La personalità dell’Empoli dipende dalle certezze che dà il gioco…
“Esatto. I giocatori non dimenticheranno mai il modo in cui hanno vinto in casa di Juve e Napoli. E così sfideranno la Roma con la fiducia di batterla”.
Lei ha allenato Totti e De Rossi. Vero o falso che un maestro di calcio farebbe fatica in un grande club perché i campioni storcerebbero il naso? “Falso. Io con Totti e De Rossi mi sono trovato benissimo. Dipende da che persona sei: i ragazzi ti inquadrano in fretta. Prima di essere un allenatore, io sono un uomo con i miei comportamenti e la mia sensibilità. Il rapporto con la squadra è come quello con i figli, solo che nello spogliatoio sono venticinque. Serve sempre un indice di attenzione altissimo. E sa qual è la principale difficoltà di questo lavoro? Far sentire la mia squadra più forte di quello che è”.

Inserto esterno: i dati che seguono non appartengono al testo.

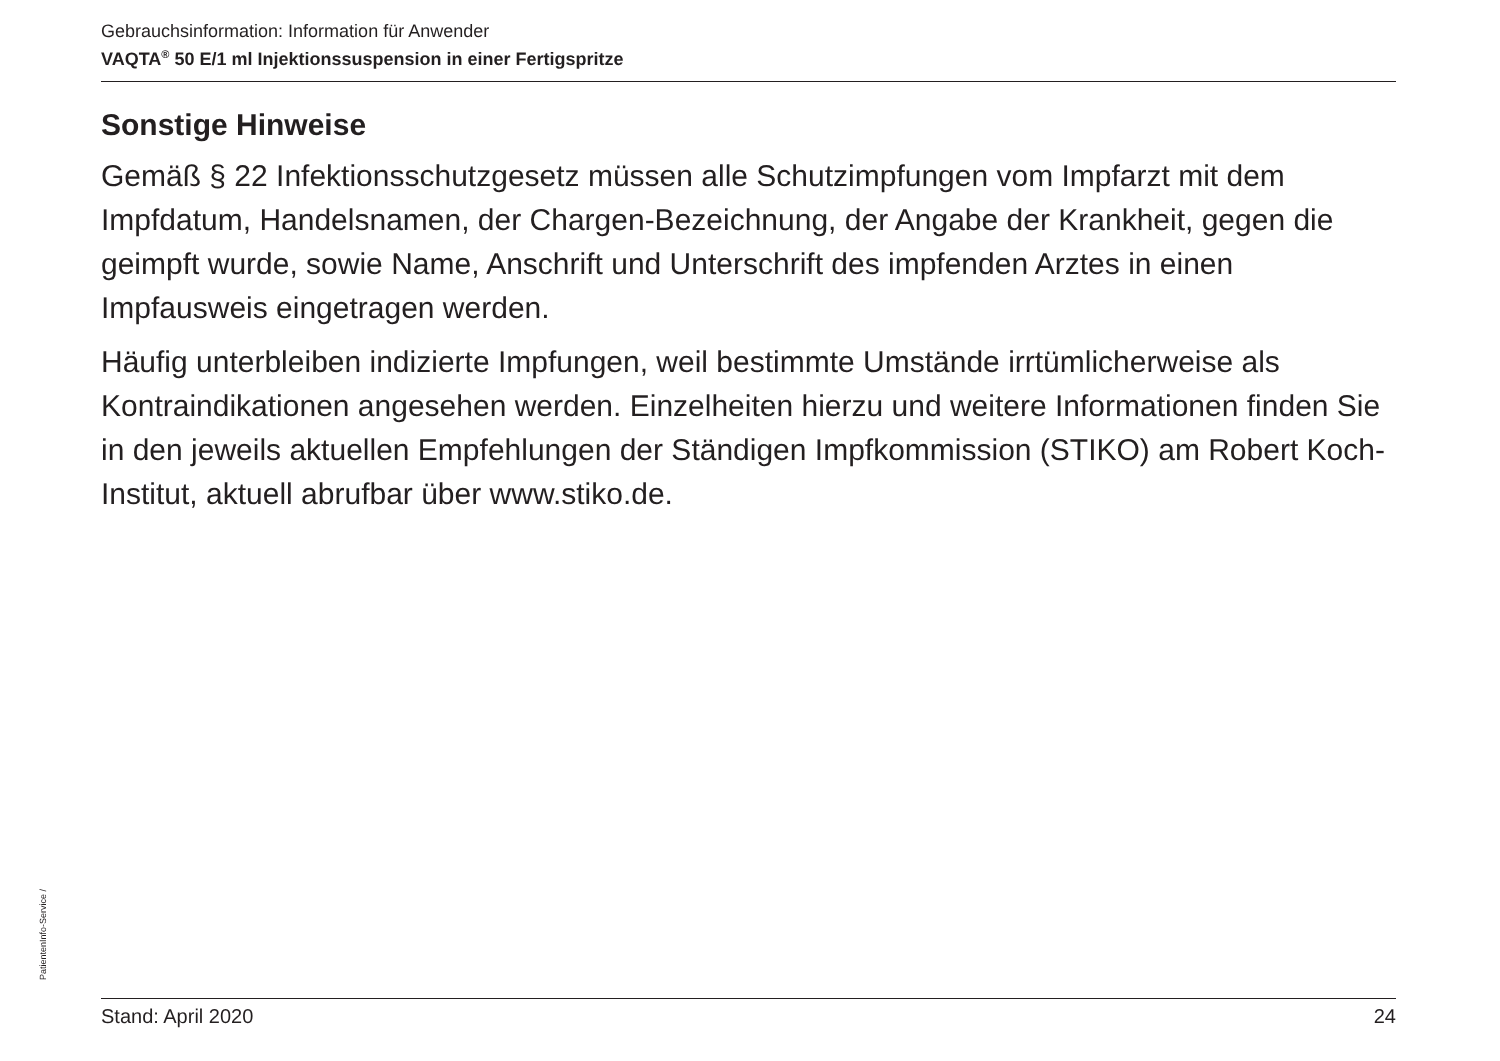Gebrauchsinformation: Information für Anwender
VAQTA<sup>®</sup> 50 E/1 ml Injektionssuspension in einer Fertigspritze
Sonstige Hinweise
Gemäß § 22 Infektionsschutzgesetz müssen alle Schutzimpfungen vom Impfarzt mit dem Impfdatum, Handelsnamen, der Chargen-Bezeichnung, der Angabe der Krankheit, gegen die geimpft wurde, sowie Name, Anschrift und Unterschrift des impfenden Arztes in einen Impfausweis eingetragen werden.
Häufig unterbleiben indizierte Impfungen, weil bestimmte Umstände irrtümlicherweise als Kontraindikationen angesehen werden. Einzelheiten hierzu und weitere Informationen finden Sie in den jeweils aktuellen Empfehlungen der Ständigen Impfkommission (STIKO) am Robert Koch-Institut, aktuell abrufbar über www.stiko.de.
PatientenInfo-Service /
Stand: April 2020 24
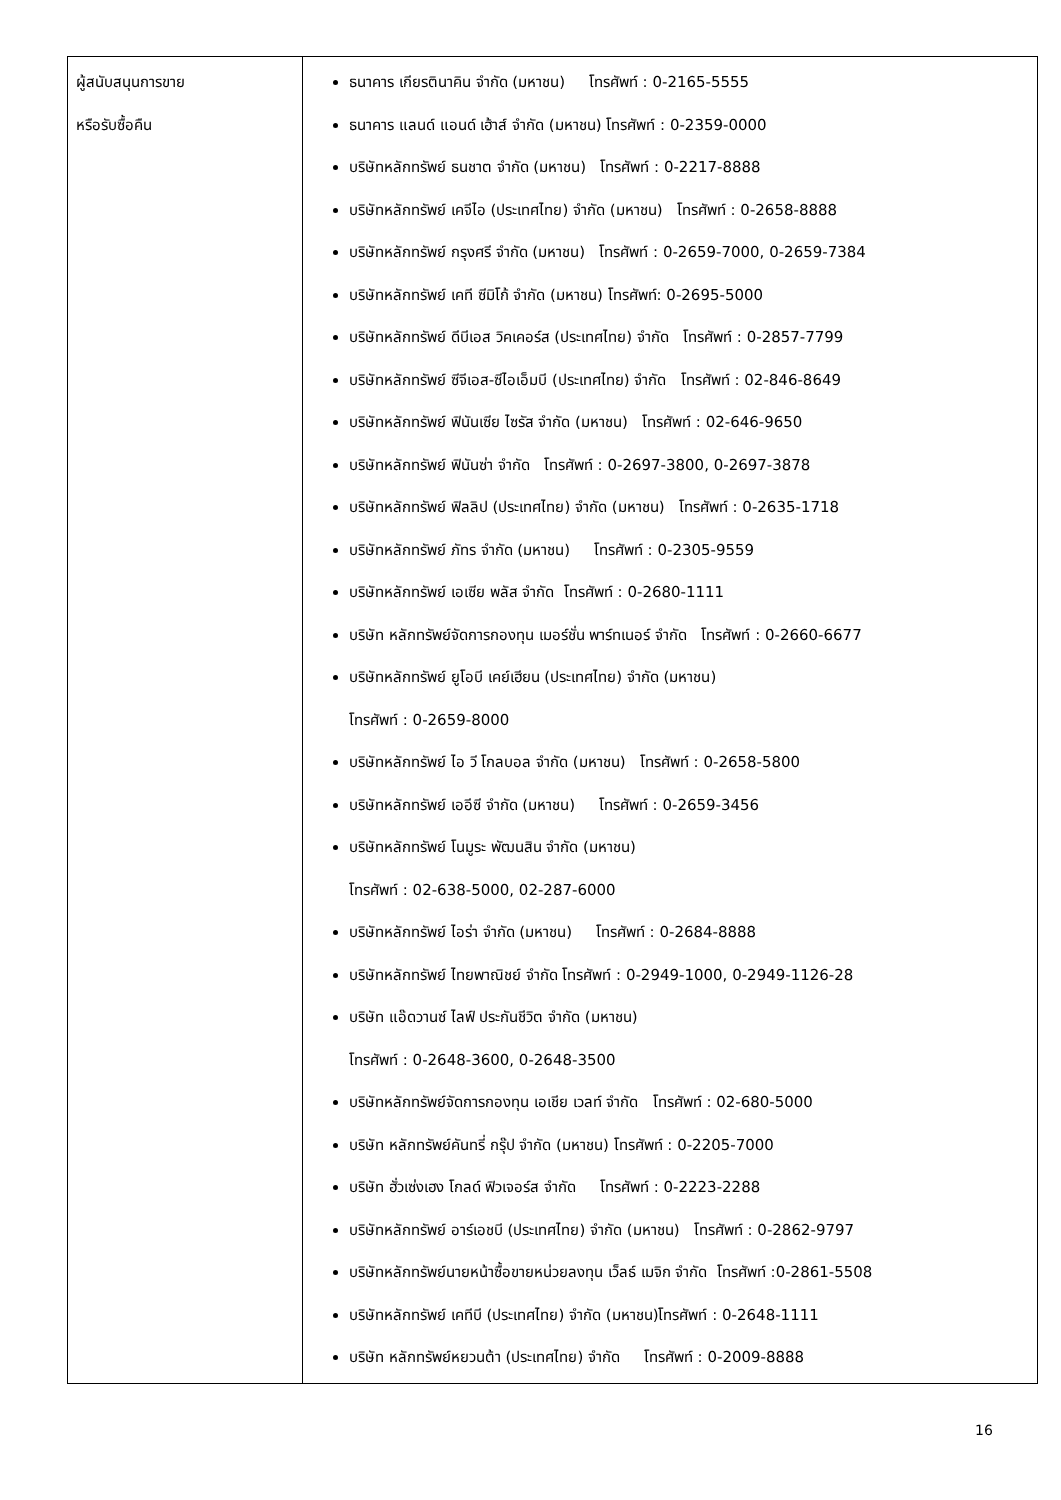| ผู้สนับสนุนการขาย หรือรับซื้อคืน | ธนาคาร เกียรตินาคิน จำกัด (มหาชน) โทรศัพท์ : 0-2165-5555 ธนาคาร แลนด์ แอนด์ เฮ้าส์ จำกัด (มหาชน) โทรศัพท์ : 0-2359-0000 บริษัทหลักทรัพย์ ธนชาต จำกัด (มหาชน) โทรศัพท์ : 0-2217-8888 บริษัทหลักทรัพย์ เคจีไอ (ประเทศไทย) จำกัด (มหาชน) โทรศัพท์ : 0-2658-8888 บริษัทหลักทรัพย์ กรุงศรี จำกัด (มหาชน) โทรศัพท์ : 0-2659-7000, 0-2659-7384 บริษัทหลักทรัพย์ เคที ซีมิโก้ จำกัด (มหาชน) โทรศัพท์: 0-2695-5000 บริษัทหลักทรัพย์ ดีบีเอส วิคเคอร์ส (ประเทศไทย) จำกัด โทรศัพท์ : 0-2857-7799 บริษัทหลักทรัพย์ ซีจีเอส-ซีไอเอ็มบี (ประเทศไทย) จำกัด โทรศัพท์ : 02-846-8649 บริษัทหลักทรัพย์ ฟินันเซีย ไซรัส จำกัด (มหาชน) โทรศัพท์ : 02-646-9650 บริษัทหลักทรัพย์ ฟินันซ่า จำกัด โทรศัพท์ : 0-2697-3800, 0-2697-3878 บริษัทหลักทรัพย์ ฟิลลิป (ประเทศไทย) จำกัด (มหาชน) โทรศัพท์ : 0-2635-1718 บริษัทหลักทรัพย์ ภัทร จำกัด (มหาชน) โทรศัพท์ : 0-2305-9559 บริษัทหลักทรัพย์ เอเซีย พลัส จำกัด โทรศัพท์ : 0-2680-1111 บริษัท หลักทรัพย์จัดการกองทุน เมอร์ชั่น พาร์ทเนอร์ จำกัด โทรศัพท์ : 0-2660-6677 บริษัทหลักทรัพย์ ยูโอบี เคย์เฮียน (ประเทศไทย) จำกัด (มหาชน) โทรศัพท์ : 0-2659-8000 บริษัทหลักทรัพย์ ไอ วี โกลบอล จำกัด (มหาชน) โทรศัพท์ : 0-2658-5800 บริษัทหลักทรัพย์ เออีซี จำกัด (มหาชน) โทรศัพท์ : 0-2659-3456 บริษัทหลักทรัพย์ โนมูระ พัฒนสิน จำกัด (มหาชน) โทรศัพท์ : 02-638-5000, 02-287-6000 บริษัทหลักทรัพย์ ไอร่า จำกัด (มหาชน) โทรศัพท์ : 0-2684-8888 บริษัทหลักทรัพย์ ไทยพาณิชย์ จำกัด โทรศัพท์ : 0-2949-1000, 0-2949-1126-28 บริษัท แอ๊ดวานซ์ ไลฟ์ ประกันชีวิต จำกัด (มหาชน) โทรศัพท์ : 0-2648-3600, 0-2648-3500 บริษัทหลักทรัพย์จัดการกองทุน เอเชีย เวลท์ จำกัด โทรศัพท์ : 02-680-5000 บริษัท หลักทรัพย์คันทรี่ กรุ๊ป จำกัด (มหาชน) โทรศัพท์ : 0-2205-7000 บริษัท ฮั่วเซ่งเฮง โกลด์ ฟิวเจอร์ส จำกัด โทรศัพท์ : 0-2223-2288 บริษัทหลักทรัพย์ อาร์เอชบี (ประเทศไทย) จำกัด (มหาชน) โทรศัพท์ : 0-2862-9797 บริษัทหลักทรัพย์นายหน้าซื้อขายหน่วยลงทุน เว็ลธ์ เมจิก จำกัด โทรศัพท์ :0-2861-5508 บริษัทหลักทรัพย์ เคทีบี (ประเทศไทย) จำกัด (มหาชน)โทรศัพท์ : 0-2648-1111 บริษัท หลักทรัพย์หยวนต้า (ประเทศไทย) จำกัด โทรศัพท์ : 0-2009-8888 |
16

Perché dell’esperienza con la Roma viene ricordata solo la finale di coppa Italia e non tutto il resto, come la vittoria sulla Juve e la rimonta in classifica? “Perché il mondo del calcio spesso manda messaggi superficiali per arrivare alla pancia del tifoso. Un giudizio oggettivo dipende dalla voglia di trasmettere la curiosità, le difficoltà, le bellezze. A Roma passai da inadeguato a fenomeno e poi di nuovo a inadeguato: non ci restai male perché do peso solo al giudizio di chi mi conosce”.